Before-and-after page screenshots
+--

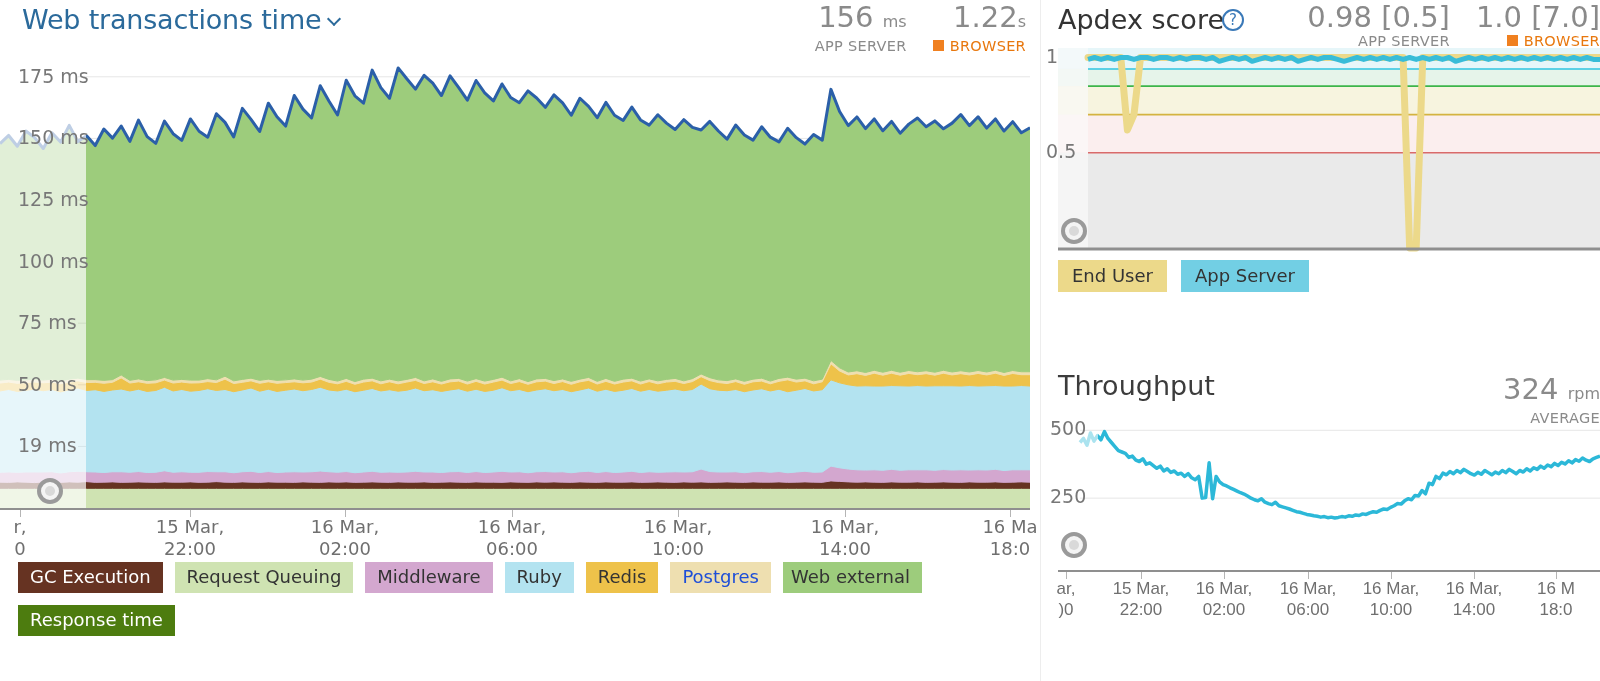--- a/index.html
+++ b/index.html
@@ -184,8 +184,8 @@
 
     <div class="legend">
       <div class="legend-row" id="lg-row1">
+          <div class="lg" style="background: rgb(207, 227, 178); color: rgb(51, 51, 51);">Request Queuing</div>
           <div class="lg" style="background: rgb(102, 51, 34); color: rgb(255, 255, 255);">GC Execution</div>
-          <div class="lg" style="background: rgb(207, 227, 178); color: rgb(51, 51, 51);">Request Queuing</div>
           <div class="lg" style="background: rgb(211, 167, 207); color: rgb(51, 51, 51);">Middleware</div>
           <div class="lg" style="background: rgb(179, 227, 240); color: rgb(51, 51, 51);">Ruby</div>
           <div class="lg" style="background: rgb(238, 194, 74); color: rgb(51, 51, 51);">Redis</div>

+--

Going through the lines above one by one, tally those with the word "legend" and give only the total.

2